Department of Pharmacology and Center for Targeted Therapeutics and Translational Nanomedicine of the Institute for Translational Medicine and Therapeutics (R.C., C.F.G., A.M.C., S.Z., and V.R.M.) and Department of Radiology, the Perelman School of Medicine, University of Pennsylvania, Philadelphia, Pennsylvania (A.M.C.); Department of Molecular Medicine, Boston University School of Medicine, Boston, Massachusetts (K.R.P.); Department of Genetic Medicine, Weill Cornell Medical College, New York, New York (B.S.D.); Departments of Pathology and Biochemistry Molecular Biology, Coagulation Biology Laboratory, Oklahoma Medical Research Foundation, and Howard Hughes Medical Institute, Oklahoma City, University of Oklahoma Health Sciences Center, Oklahoma City, Oklahoma (C.T.E.).
J Pharmacol Exp Ther. 2013 Nov;347(2):339-45. doi: 10.1124/jpet.113.205104. Epub 2013 Aug 21.

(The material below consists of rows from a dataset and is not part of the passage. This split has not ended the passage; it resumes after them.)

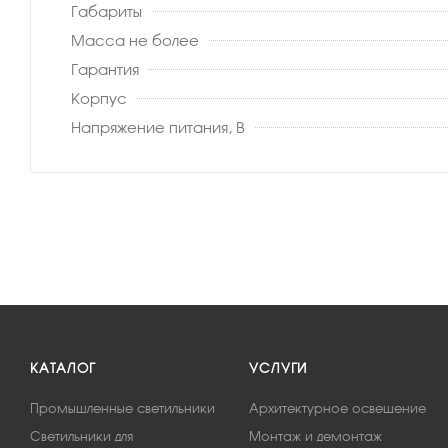
Габариты
Масса не более
Гарантия
Корпус
Напряжение питания, В
КАТАЛОГ
УСЛУГИ
Промышленные светильники
Архитектурное освещение
Светильники для
Монтаж и демонтаж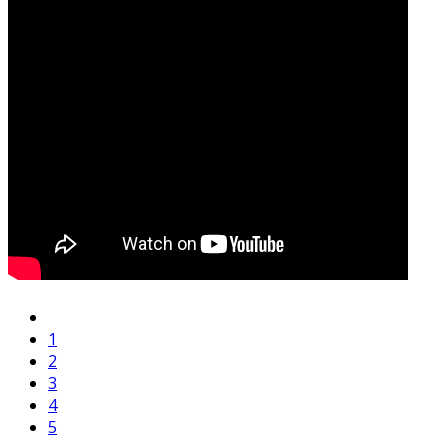
1
2
3
4
5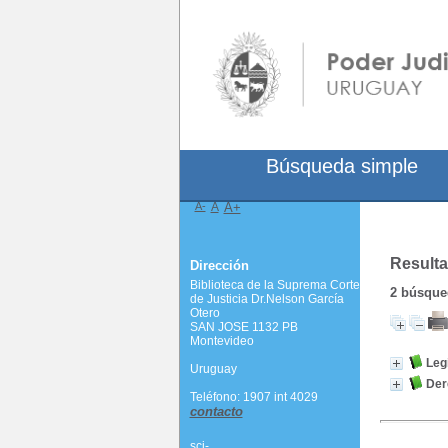
Búsqueda simple
A-
A
A+
Resulta
Dirección
Biblioteca de la Suprema Corte
2
búsqued
de Justicia Dr.Nelson García
Otero
SAN JOSE 1132 PB
Montevideo
Leg
Uruguay
Der
Teléfono: 1907 int 4029
contacto
scj-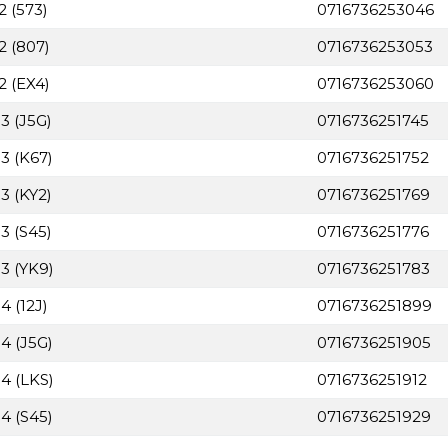
2 (573)
0716736253046
2 (807)
0716736253053
2 (EX4)
0716736253060
3 (J5G)
0716736251745
3 (K67)
0716736251752
3 (KY2)
0716736251769
3 (S45)
0716736251776
3 (YK9)
0716736251783
4 (12J)
0716736251899
4 (J5G)
0716736251905
4 (LKS)
0716736251912
4 (S45)
0716736251929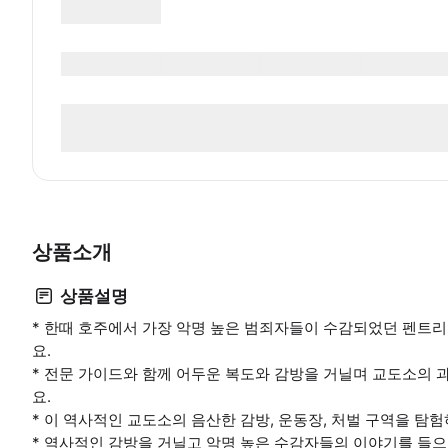
상품소개
상품설명
* 한때 호주에서 가장 악명 높은 범죄자들이 수감되었던 펜
요.
* 전문 가이드와 함께 어두운 복도와 감방을 거닐며 교도소의
요.
* 이 역사적인 교도소의 음산한 감방, 운동장, 처벌 구역을 탐
* 역사적인 감방을 거닐고 악명 높은 수감자들의 이야기를 들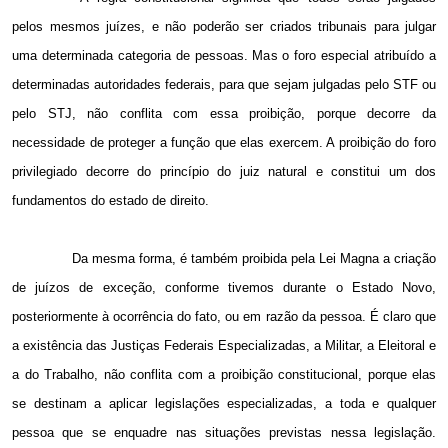
pelos mesmos juízes, e não poderão ser criados tribunais para julgar
uma determinada categoria de pessoas. Mas o foro especial atribuído a
determinadas autoridades federais, para que sejam julgadas pelo STF ou
pelo STJ, não conflita com essa proibição, porque decorre da
necessidade de proteger a função que elas exercem. A proibição do foro
privilegiado decorre do princípio do juiz natural e constitui um dos
fundamentos do estado de direito.
Da mesma forma, é também proibida pela Lei Magna a criação
de juízos de exceção, conforme tivemos durante o Estado Novo,
posteriormente à ocorrência do fato, ou em razão da pessoa. É claro que
a existência das Justiças Federais Especializadas, a Militar, a Eleitoral e
a do Trabalho, não conflita com a proibição constitucional, porque elas
se destinam a aplicar legislações especializadas, a toda e qualquer
pessoa que se enquadre nas situações previstas nessa legislação.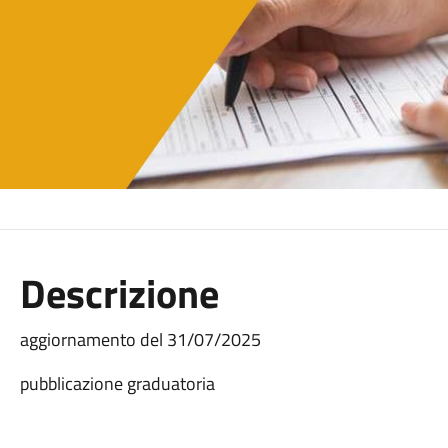
Descrizione
aggiornamento del 31/07/2025
pubblicazione graduatoria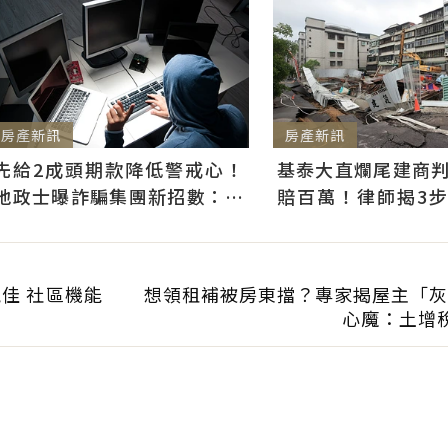
房產新訊
房產新訊
基泰大直爛尾建商
先給2成頭期款降低警戒心！
賠百萬！律師揭3
地政士曝詐騙集團新招數：偷
快通知銀行止付搶救
辦抵押房屋恐難救
佳 社區機能
想領租補被房東擋？專家揭屋主「灰
心魔：土增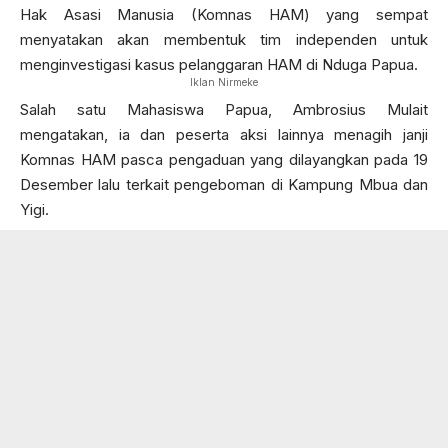
Hak Asasi Manusia (Komnas HAM) yang sempat
menyatakan akan membentuk tim independen untuk
menginvestigasi kasus pelanggaran HAM di Nduga Papua.
Iklan Nirmeke
Salah satu Mahasiswa Papua, Ambrosius Mulait
mengatakan, ia dan peserta aksi lainnya menagih janji
Komnas HAM pasca pengaduan yang dilayangkan pada 19
Desember lalu terkait pengeboman di Kampung Mbua dan
Yigi.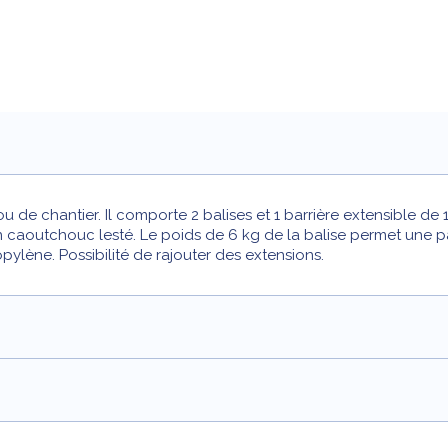
u de chantier. Il comporte 2 balises et 1 barrière extensible de 
 caoutchouc lesté. Le poids de 6 kg de la balise permet une parf
pylène. Possibilité de rajouter des extensions.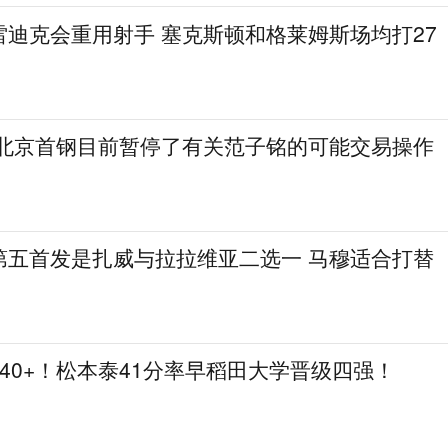
雷迪克会重用射手 塞克斯顿和格莱姆斯场均打27
 北京首钢目前暂停了有关范子铭的可能交易操作
第五首发是扎威与拉拉维亚二选一 马穆适合打替
个40+！松本泰41分率早稻田大学晋级四强！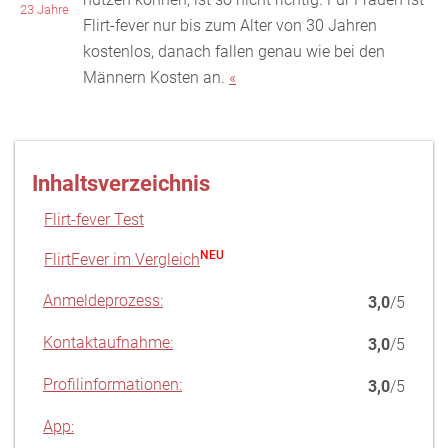
23 Jahre
Flirt-fever nur bis zum Alter von 30 Jahren
kos
tenlos, danach fallen genau wie bei den
Männern Kosten an.
«
Inhaltsverzeichnis
Flirt-fever Test
NEU
FlirtFever im Vergleich
Anmeldeprozess:
3,0
/5
Kontaktaufnahme:
3,0
/5
Profilinformationen:
3,0
/5
App: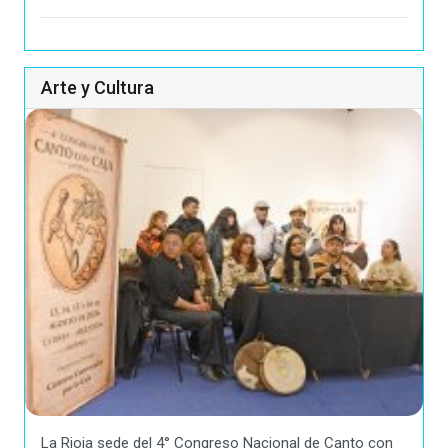
Arte y Cultura
La Rioja sede del 4° Congreso Nacional de Canto con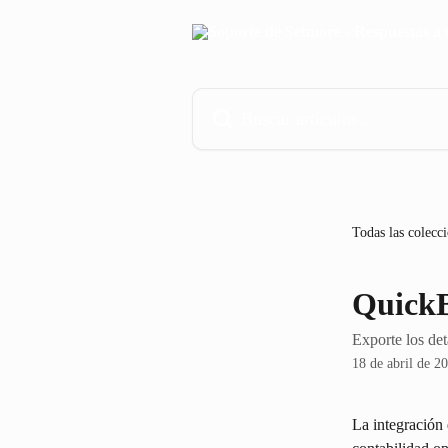
Ir al contenido principal
Buscar artículos...
Todas las colecc
Quick
Exporte los de
18 de abril de 2
La integración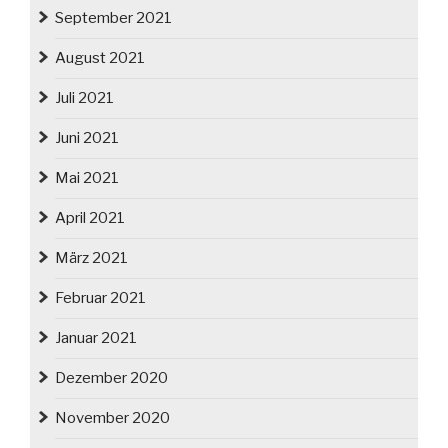
September 2021
August 2021
Juli 2021
Juni 2021
Mai 2021
April 2021
März 2021
Februar 2021
Januar 2021
Dezember 2020
November 2020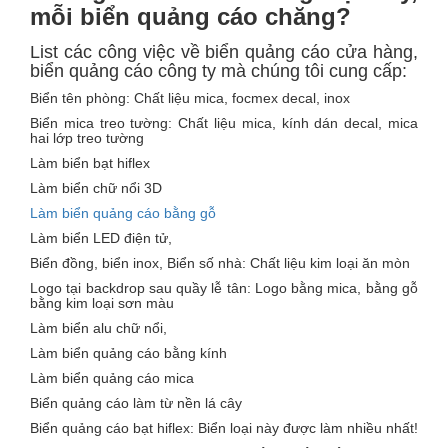
mỗi biển quảng cáo chăng?
List các công việc về biển quảng cáo cửa hàng,
biển quảng cáo công ty mà chúng tôi cung cấp:
Biển tên phòng: Chất liệu mica, focmex decal, inox
Biển mica treo tường: Chất liệu mica, kính dán decal, mica
hai lớp treo tường
Làm biển bạt hiflex
Làm biển chữ nổi 3D
Làm biển quảng cáo bằng gỗ
Làm biển LED điện tử,
Biển đồng, biển inox, Biển số nhà: Chất liệu kim loại ăn mòn
Logo tại backdrop sau quầy lễ tân: Logo bằng mica, bằng gỗ
bằng kim loại sơn màu
Làm biển alu chữ nổi,
Làm biển quảng cáo bằng kính
Làm biển quảng cáo mica
Biển quảng cáo làm từ nền lá cây
Biển quảng cáo bạt hiflex: Biển loại này được làm nhiều nhất!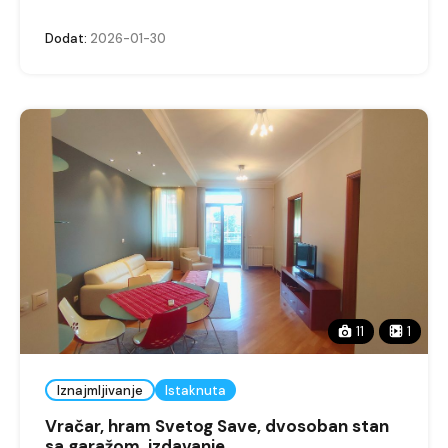
Dodat:
2026-01-30
11
1
Iznajmljivanje
Istaknuta
Vračar, hram Svetog Save, dvosoban stan
sa garažom, izdavanje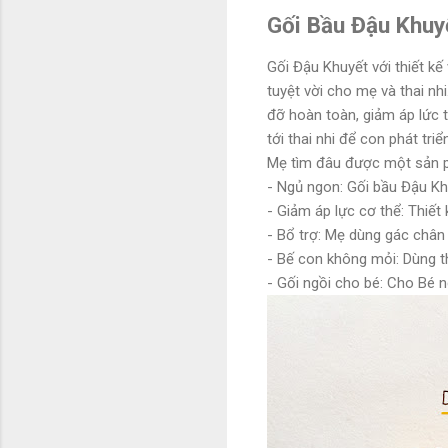
Gối Bầu Đậu Khuyế
Gối Đậu Khuyết với thiết kế
tuyệt vời cho mẹ và thai nh
đỡ hoàn toàn, giảm áp lức 
tới thai nhi để con phát triển
Mẹ tìm đâu được một sản ph
- Ngủ ngon: Gối bầu Đậu Kh
- Giảm áp lực cơ thể: Thiế
- Bổ trợ: Mẹ dùng gác chân
- Bế con không mỏi: Dùng 
- Gối ngồi cho bé: Cho Bé n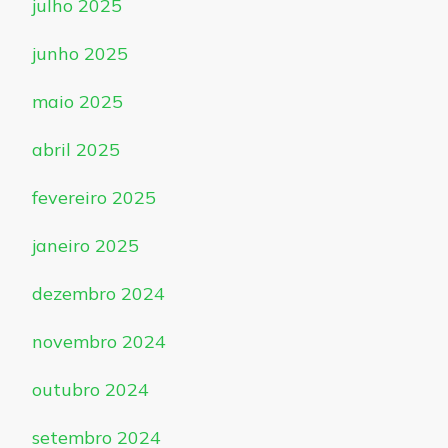
julho 2025
junho 2025
maio 2025
abril 2025
fevereiro 2025
janeiro 2025
dezembro 2024
novembro 2024
outubro 2024
setembro 2024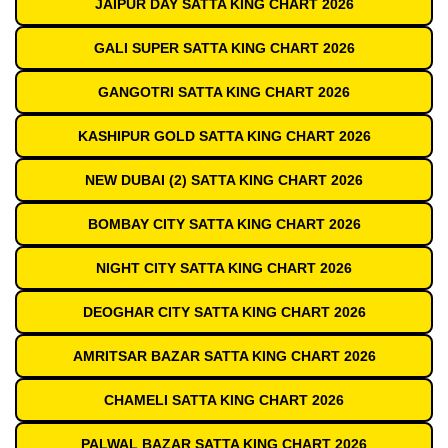
JAIPUR DAY SATTA KING CHART 2026
GALI SUPER SATTA KING CHART 2026
GANGOTRI SATTA KING CHART 2026
KASHIPUR GOLD SATTA KING CHART 2026
NEW DUBAI (2) SATTA KING CHART 2026
BOMBAY CITY SATTA KING CHART 2026
NIGHT CITY SATTA KING CHART 2026
DEOGHAR CITY SATTA KING CHART 2026
AMRITSAR BAZAR SATTA KING CHART 2026
CHAMELI SATTA KING CHART 2026
PALWAL BAZAR SATTA KING CHART 2026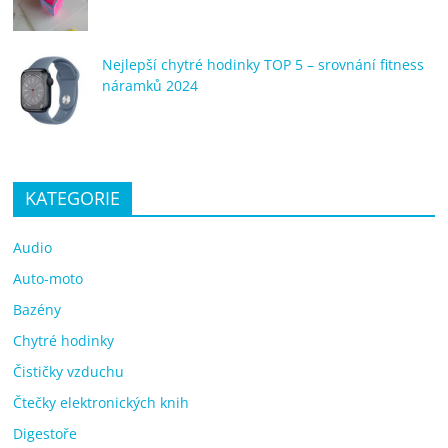
Nejlepší chytré hodinky TOP 5 – srovnání fitness
náramků 2024
KATEGORIE
Audio
Auto-moto
Bazény
Chytré hodinky
Čističky vzduchu
Čtečky elektronických knih
Digestoře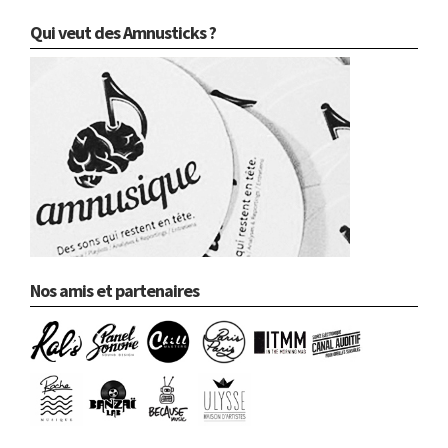
Qui veut des Amnusticks ?
Nos amis et partenaires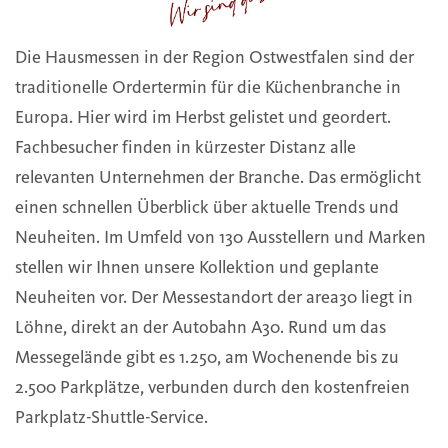
Die Hausmessen in der Region Ostwestfalen sind der
traditionelle Ordertermin für die Küchenbranche in
Europa. Hier wird im Herbst gelistet und geordert.
Fachbesucher finden in kürzester Distanz alle
relevanten Unternehmen der Branche. Das ermöglicht
einen schnellen Überblick über aktuelle Trends und
Neuheiten. Im Umfeld von 130 Ausstellern und Marken
stellen wir Ihnen unsere Kollektion und geplante
Neuheiten vor. Der Messestandort der area30 liegt in
Löhne, direkt an der Autobahn A30. Rund um das
Messegelände gibt es 1.250, am Wochenende bis zu
2.500 Parkplätze, verbunden durch den kostenfreien
Parkplatz-Shuttle-Service.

Thrombomodulin (TM) is a glycoprotein normally present in the membrane of endothelial cells that binds thrombin and changes its substrate specificity to produce activated protein C (APC) that has antithrombotic and anti-inflammatory features. To compensate for loss of endogenous TM in pathology, we have fused recombinant TM with single chain variable fragment (scFv) of an antibody to mouse platelet endothelial cell adhesion molecule-1 (PECAM). This fusion, anti-PECAM scFv/TM, anchors on the endothelium, stimulates APC production, and provides therapeutic benefits superior to sTM in animal models of acute thrombosis and inflammation. However, in conditions of oxidative stress typical of vascular inflammation, TM is inactivated via oxidation of the methionine 388 (M388) residue. Capitalizing on the reports that M388L mutation renders TM resistant to oxidative inactivation, in this study we designed a mutant anti-PECAM scFv/TM M388L. This mutant has the same APC-producing capacity and binding to target cells, yet, in contrast to wild-type fusion, it retains APC-producing activity in an oxidizing environment in vitro and in vivo. Therefore, oxidant resistant mutant anti-PECAM scFv/TM M388L is a preferable targeted biotherapeutic to compensate for loss of antithrombotic and anti-inflammatory TM functions in the context of vascular oxidative stress.
血栓调节蛋白(TM)是一种糖蛋白,正常存在于内皮细胞的膜上,它能与凝血酶结合并改变其底物特异性,生成具有抗血栓和抗炎特性的活化蛋白 C(APC)。为了弥补病理状态下内源性 TM 的缺失,我们将重组 TM 与抗鼠血小板内皮细胞黏附分子-1(PECAM)单链可变片段(scFv)融合。这种融合蛋白,抗 PECAM scFv/TM,锚定于内皮细胞,刺激 APC 的生成,并在急性血栓形成和炎症的动物模型中提供优于 sTM 的治疗益处。然而,在血管炎症中典型的氧化应激条件下,TM 会因甲硫氨酸 388(M388)残基的氧化而失活。利用 TM 的 M388L 突变使其对氧化失活具有抗性的报道,在本研究中,我们设计了一种突变型抗 PECAM scFv/TM M388L。该突变体具有相同的 APC 生成能力和与靶细胞的结合能力,但与野生型融合蛋白不同的是,它在体外和体内氧化环境中保留了 APC 生成活性。因此,抗氧化突变型抗 PECAM scFv/TM M388L 是一种更理想的靶向生物治疗药物,可补偿血管氧化应激情况下抗血栓和抗炎 TM 功能的缺失。